Wednesday, May 21, 2014

Its Not Black or White

The Supreme Court heralded a post racial society in its recent decision on affirmative action. After the decision, Craven Blunder (Cliven Bundy) and Donald Sterling kindly set the nation straight on such notions, and in case you didn't hear a congressman referred to a Black reporter as an ape. Before I could finish this and publish... a rural police commissioner called President Obama a nigger, really, this could all be so simple but some would rather make it hard. It’s not Black or White. We know that The Blunders, Sterlings and Trumps and are not isolated in their thinking they simply express those thoughts in isolated venues with implicit agreement among peers where such thoughts are aired. This is not only a White phenomenon it is also a prevalent Black phenomenon. I will not relate anecdotal examples of the Black version of the phenomena (I know you want me to though), just take my word for it a Black woman sitting here listening to Biggie Smalls while I work this piece of writing into a coherent meaningful artful slice of the written word.    
     The last few weeks of global conversations about race and ethnicity has me sincerely praying that the earth doesn't face a hostile alien take over any time soon. I am not sure that there would be any degree of cooperation found among warring factions on this earth. With much of the warring and maltreatment of others founded in erroneous beliefs based on race. Beliefs codified in language by people who are Black and people who are White although technically there are no such scientifically proven creatures as Black and White humans. Black and White humans are social constructs. The human race is much more complicated than Black and White. It’s not Black and White. By no means does acknowledging this negate the history of mistreatment of people of color or the institutional process of racism based on color as it exists within the national borders of the United States and beyond. It is time to leave behind social constructs based on race.
     It is so often quoted that hate is learned; well, so is love. Underground rap music as an art form has long posed an existential question: Where is the love?  Reason alone does not answer the pain of experience. As Black people, we are aware of the need to use the tools of reason and logic to fight against the danger of racism but logic and reason do not fully address painful-hateful actions and words manifested against citizenry of a country for no other reason than they are “Black”.  Personally, I don’t have all the answers in a world where justification for ideology acquiesces to apartheid states of people herded onto narrows strips of land. Social constructs divide you and me further and further from each other, at the same time we are as close as we will ever be connected through another kind of codified language shared here on the internet. 
     Recently, I was personally introduced to an example of codified language. While I waited for my bus home one evening an older man not of color struck up a conversation with me. When he spoke to me he kept uttering the phrase “The Blacks”. Every time he spoke the phrase I wanted to know, in my heart of hearts, who the hell he was talking about. I had a Wylie Coyote moment with a light bulb above my head. Oh. Me. I am “The Blacks”. This man used language consciously or unconsciously throughout our conversation, and remained largely unaware of my perspective. I wondered if he was intentionally being demeaning. Many use third person language in reference to others quite deliberately, in either case, it is codification based on race. Paulo Freire mentions in Pedagogy of Oppressed how language is used to subjugate; it was one of things I had to be confronted with on a personal level to truly gain an understanding of the intensity of it. 

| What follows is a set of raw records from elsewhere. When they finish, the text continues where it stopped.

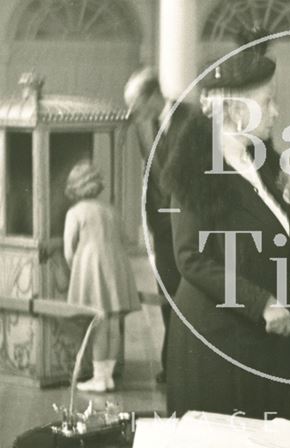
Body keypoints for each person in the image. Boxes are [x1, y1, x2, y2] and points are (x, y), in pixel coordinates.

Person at [162, 45, 290, 420]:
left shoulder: (261, 159)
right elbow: (190, 257)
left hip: (265, 333)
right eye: (268, 101)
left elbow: (276, 234)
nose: (277, 112)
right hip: (219, 341)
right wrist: (261, 303)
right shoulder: (197, 168)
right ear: (236, 110)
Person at [124, 67, 197, 384]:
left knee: (189, 298)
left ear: (153, 96)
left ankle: (189, 366)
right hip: (161, 228)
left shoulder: (191, 119)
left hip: (189, 228)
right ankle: (174, 364)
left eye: (135, 104)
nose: (132, 112)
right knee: (168, 295)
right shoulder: (146, 126)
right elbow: (151, 178)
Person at [63, 160, 141, 392]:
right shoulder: (110, 210)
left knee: (98, 323)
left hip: (91, 267)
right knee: (114, 322)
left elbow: (69, 249)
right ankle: (108, 376)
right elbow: (126, 239)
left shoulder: (75, 212)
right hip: (116, 267)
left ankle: (98, 377)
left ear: (73, 188)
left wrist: (74, 269)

     The more we connect the more we understand there is also disconnection and that certain language is used to distort and foster disconnection. Mr. Blunder has spoken of “The Negro”. He wondered about “The Negroes” life in 2014 compared to the self-satisfaction of the “The Negroes” life during slavery, a contentment that did not in fact exist in the condition of slavery. “The Blacks” are not amused at this latest blatant incarnation of the same old bullshit by use of the third person in maintaining the illusion of other. I echo the question that has already been posed: Where is the love? 
     Words create. Words create worlds surely as the cosmos were created by explosions of energy happening faster than the speed of light. Words have the potential energy to rock civilization toward a horizon of transformation. Words have the power to obliterate barriers of social constructs and make us something better. Picture a world where words transform the spiritual nature of man, science, systems of government, food, medicine and life because we no longer use words to exclude the other.